## Excerpt provided
*** Begin section ***
A serious competition between two nuclear-armed rivals is very hard to stabilize. When one rival increases its nuclear capability, the other does, too. Then both rivals feel less secure – even when they possess secure retaliatory capabilities. It’s even harder to stabilize a triangular nuclear competition. Isosceles triangles don’t exist in the nuclear business, and three unequal sides do not make for stable geometry.
Triangular competitions are never static. Gregory Koblentz characterizes three-sided competitions as “trilemmas.” Like two-party competitions, they can only be stabilized when disputes are resolved or set aside, direct trade increases, and rivals tacitly agree to restrain their nuclear capabilities.
Stabilization requires roughly balanced strategic modernization programs, conventional capabilities and national trajectories. These conditions were absent during the Cold War. The triangular competition among United States, the Soviet Union and China was particularly unstable because it involved shifting allegiances. Moscow and Beijing colluded at first, and then became bitter rivals, even engaging in a border clash. Once Beijing acquired a minimal deterrent, it dropped out of the nuclear competition, focusing instead on domestic and economic priorities. Today’s triangular competition among the United States, China, and Russia is also unstable. Russia is helping China to compete, even though Moscow understands that Beijing will pose as much of a strategic concern in the future as the United States.
The triangular nuclear competition among China, India and Pakistan is inherently unstable, with features that were not present during the Cold War. The Chinese and Indian legs of the triangle are growing taller, but unevenly. Pakistan’s leg is shrinking despite the growth of its nuclear arsenal, because of weak social and economic indicators. Pakistan measures its strategic requirements against India, while India measures against both its nuclear-armed neighbors. Even if Pakistan were to drop out of the nuclear competition, which is unlikely, India will continue to measure itself against China. China and Pakistan are becoming closer, while Washington gravitates increasingly toward New Delhi. Now add border disputes and violent extremist groups in Pakistan to ongoing nuclear modernization programs, disparate conventional military capabilities and national trajectories.
*** End section ***
## Written task
Name every country that the passage on triangular nuclear competition mentions by country name.

## Data extracts
*** Begin section ***
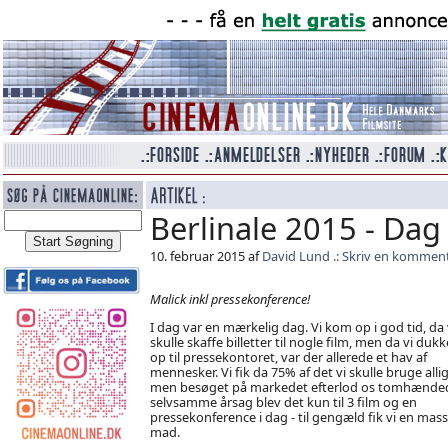
Berlinale 2015 - Dag
10. februar 2015 af
David Lund
Skriv en kommen
Malick inkl pressekonference!
I dag var en mærkelig dag. Vi kom op i god tid, da 
skulle skaffe billetter til nogle film, men da vi duk
op til pressekontoret, var der allerede et hav af
mennesker. Vi fik da 75% af det vi skulle bruge allig
men besøget på markedet efterlod os tomhænded
selvsamme årsag blev det kun til 3 film og en
pressekonference i dag - til gengæld fik vi en mas
mad.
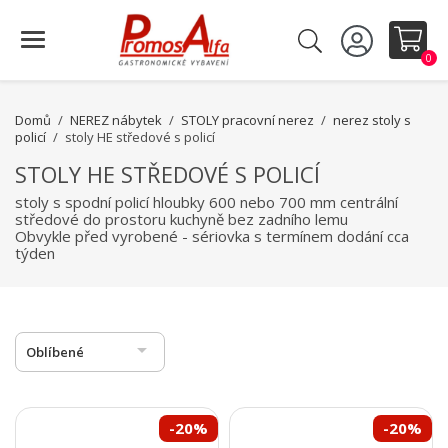
0
Domů
NEREZ nábytek
STOLY pracovní nerez
nerez stoly s
policí
stoly HE středové s policí
STOLY HE STŘEDOVÉ S POLICÍ
stoly s spodní policí hloubky 600 nebo 700 mm centrální
středové do prostoru kuchyně bez zadního lemu
Obvykle před vyrobené - sériovka s termínem dodání cca
týden

Oblíbené
-20%
-20%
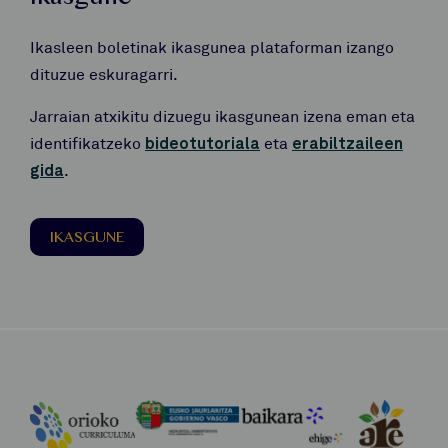
Ikasleen boletinak ikasgunea plataforman izango
dituzue eskuragarri.
Jarraian atxikitu dizuegu ikasgunean izena eman eta
identifikatzeko
bideotutoriala
eta
erabiltzaileen
gida
.
IKASGUNE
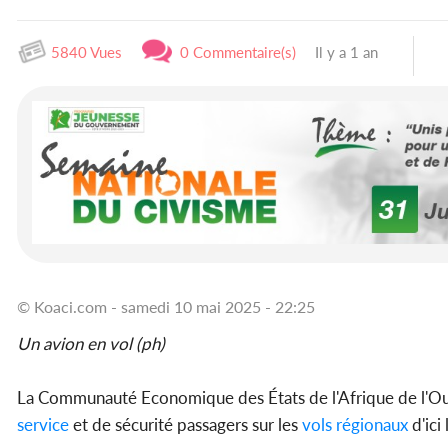
5840 Vues
0 Commentaire(s)
Il y a 1 an
© Koaci.com - samedi 10 mai 2025 - 22:25
Un avion en vol (ph)
La Communauté Economique des États de l'Afrique de l'Ou
service
et de sécurité passagers sur les
vols régionaux
d'ici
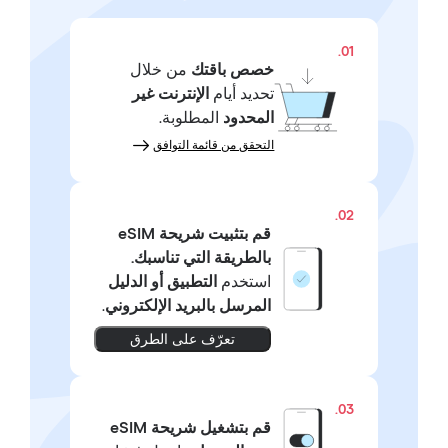
01.
خصص باقتك
من خلال
تحديد أيام
الإنترنت غير
المحدود
المطلوبة.
التحقق من قائمة التوافق
02.
قم بتثبيت شريحة eSIM
بالطريقة التي تناسبك.
استخدم
التطبيق أو الدليل
المرسل بالبريد الإلكتروني
.
تعرّف على الطرق
03.
قم بتشغيل شريحة eSIM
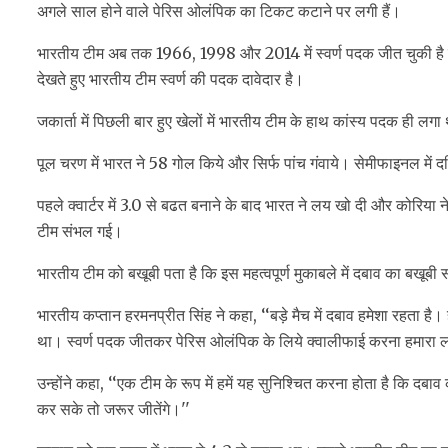
अगले साल होने वाले पेरिस ओलंपिक का टिकट कटाने पर लगी हैं।
भारतीय टीम अब तक 1966, 1998 और 2014 में स्वर्ण पदक जीत चुकी है जबक
देखते हुए भारतीय टीम स्वर्ण की पदक दावेदार है।
जकार्ता में पिछली बार हुए खेलों में भारतीय टीम के हाथ कांस्य पदक ही ल
पूल चरण में भारत ने 58 गोल किये और सिर्फ पांच गंवाये। सेमीफाइनल में द
पहले क्वार्टर में 3.0 से बढत बनाने के बाद भारत ने लय खो दी और कोरि
टीम संभल गई।
भारतीय टीम को बखूबी पता है कि इस महत्वपूर्ण मुकाबले में दबाव का बखू
भारतीय कप्तान हरमनप्रीत सिंह ने कहा, ‘‘बड़े मैच में दबाव हमेशा रहता है। 
था। स्वर्ण पदक जीतकर पेरिस ओलंपिक के लिये क्वालीफाई करना हमारा लक्
उन्होंने कहा, ‘‘एक टीम के रूप में हमें यह सुनिश्चित करना होता है कि दबा
कर सके तो जरूर जीतेंगे।''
*** End section ***
## Output below
United States, Soviet Union, China, Russia, India, Pakistan